The danger to avoid is a 2-tier system: the ‘approved professional media’ who will be protected from takedown and filtering, versus the amateurs which the platforms can block and filter at will, and potentially at the behest of others. In this context it is important to remember the underlying objective of the legislation, which is to avoid a situation in which media that are subject to ethical self-regulation such as journalism codes are also subject to moderation guidelines of platforms. There does not seem to be a justification to include in the new law professionalism defined purely in the sense of paid-for activities. Being professional as in paid is not a guarantee of being ethical. Far from it, the more we understand about the new advertising model the clearer it is that economic incentives support content that is the opposite of the ethical, informative, truth-seeking content that is supported by traditional ethical codes such as those of journalism associations, or of newer ones such as the EU endorsed Journalism Trust Initiative (JTI) or NewsGuard.
The acid test for the legislation is that it should follow the 2011 recommendation and therefore protect both profit making media that commit to ethical codes, and also the blogger or hyperlocal site that is amateur but self-declares and commits to a standards code such as JTI or a voluntary ethics code.
So when redrafting these provisions, officials should have in mind these theoretical points: not only the paradox, but the key idea that definitions that determine access to these privileges should be decentralised, as well as transparent and accountable.
There is another danger in legislating for media freedom, and that is of fighting the last war. The legislation has detailed provisions on media mergers, ownership, state advertising, and relationships with platforms – essentially focusing on issues that have arisen in the last decade and dealing with the existing media control playbook of countries with autocratic tendencies such as Poland and Hungary.

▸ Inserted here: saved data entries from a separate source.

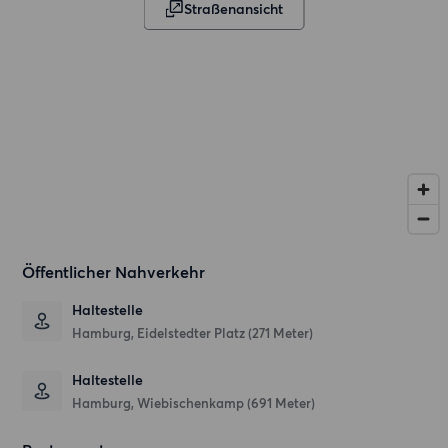
Straßenansicht
Öffentlicher Nahverkehr
Haltestelle
Hamburg, Eidelstedter Platz (271 Meter)
Haltestelle
Hamburg, Wiebischenkamp (691 Meter)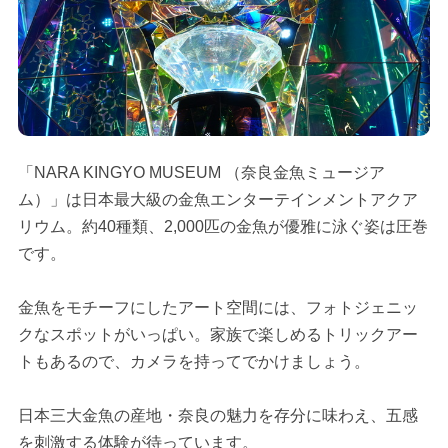
「NARA KINGYO MUSEUM （奈良金魚ミュージア
ム）」は日本最大級の金魚エンターテインメントアクア
リウム。約40種類、2,000匹の金魚が優雅に泳ぐ姿は圧巻
です。
金魚をモチーフにしたアート空間には、フォトジェニッ
クなスポットがいっぱい。家族で楽しめるトリックアー
トもあるので、カメラを持ってでかけましょう。
日本三大金魚の産地・奈良の魅力を存分に味わえ、五感
を刺激する体験が待っています。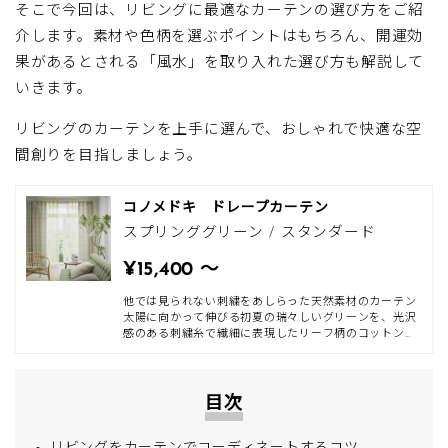
そこで今回は、リビングに最適なカーテンの選び方をご紹
介します。素材や色柄を選ぶポイントはもちろん、開運効
果があるとされる「風水」を取り入れた選び方も解説して
いきます。
リビングのカーテンを上手に選んで、おしゃれで快適な空
間創りを目指しましょう。
コノメドキ ドレープカーテン
スプリンググリーン / スタンダード
¥15,400 〜
他では見られない刺繍をあしらった天然素材のカーテン
太陽に向かって伸びる初夏の瑞々しいグリーンを、光沢
感のある刺繍糸で繊細に表現したリーフ柄のコットン
100％のカーテンです。天然素材の刺繍柄は他のショッ
プではなかなかお目にかかれない、WARDROBE
sangetsu一押しのアイテムです。 生地いっぱいにリーフ
柄が散りばめられ、カジュアルなデザインながらも贅沢
目次
で華やかな印象に。 コットン100％の生地に刺繍を施し
ているので、コットンのやさしい風合いをお楽しみいた
だけます。また、光を通したカーテンに浮かび上がる刺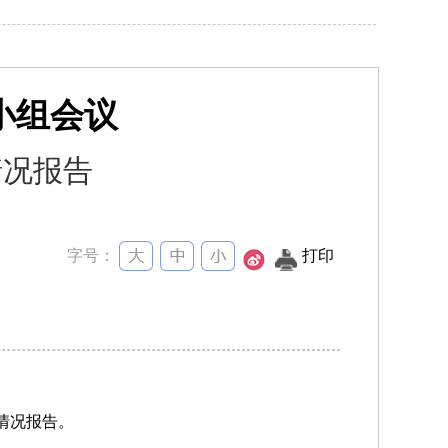
小组会议
情况报告
字号：
打印
情况报告。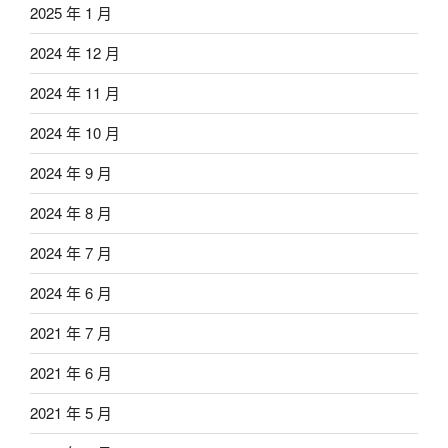
2025 年 1 月
2024 年 12 月
2024 年 11 月
2024 年 10 月
2024 年 9 月
2024 年 8 月
2024 年 7 月
2024 年 6 月
2021 年 7 月
2021 年 6 月
2021 年 5 月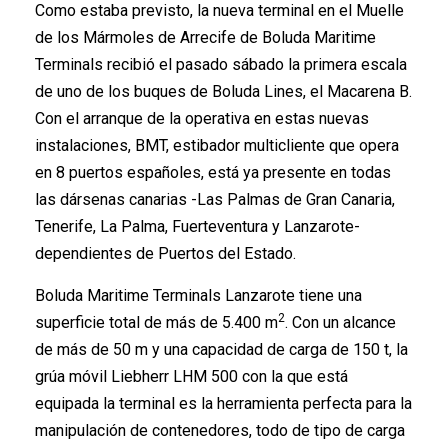
Como estaba previsto, la nueva terminal en el Muelle
de los Mármoles de Arrecife de Boluda Maritime
Terminals recibió el pasado sábado la primera escala
de uno de los buques de Boluda Lines, el Macarena B.
Con el arranque de la operativa en estas nuevas
instalaciones, BMT, estibador multicliente que opera
en 8 puertos españoles, está ya presente en todas
las dársenas canarias -Las Palmas de Gran Canaria,
Tenerife, La Palma, Fuerteventura y Lanzarote-
dependientes de Puertos del Estado.
Boluda Maritime Terminals Lanzarote tiene una
2
superficie total de más de 5.400 m
. Con un alcance
de más de 50 m y una capacidad de carga de 150 t, la
grúa móvil Liebherr LHM 500 con la que está
equipada la terminal es la herramienta perfecta para la
manipulación de contenedores, todo de tipo de carga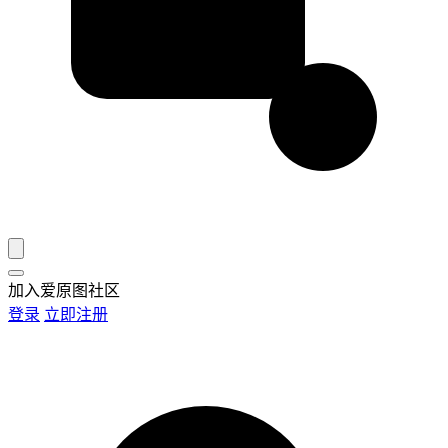
加入爱原图社区
登录
立即注册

The problem with this approach is that those in power may seek new ways of controlling the media if this enables them to influence public opinion. The use of AI will upend media industries in the next decade, and with this disruption will come a new menu of media control measures through for example controlling use of data.
How, in this context, to ensure that media autonomy can be protected from new control measures? Section 5 contains what I would call the ‘Constitutional’ measures which set out (at 20.1) that “any legislative, regulatory or administrative measure taken by a Member State that is liable to affect the operation of media service providers in the internal market shall be duly justified and proportionate. Such measures shall be reasoned, transparent, objective and non-discriminatory”. This is a sweeping protection against the future playbook of media control. EMFA sets out the need for media to access an independent appellate body when they feel these procedural guarantees have been breached. This makes it all the more important that it is not restricted to some big media but becomes a privilege that incentivises a new market for ethics as media providers engage in a debate about their own ethical self-regulation. What is needed is a common underlying theory. I argued in my recent book that policymaking in this sector is hindered by deep and enduring confusion about the basic objectives. The most basic is who are ‘the media’. Let’s not leave it to Big Media lobbyists to decide.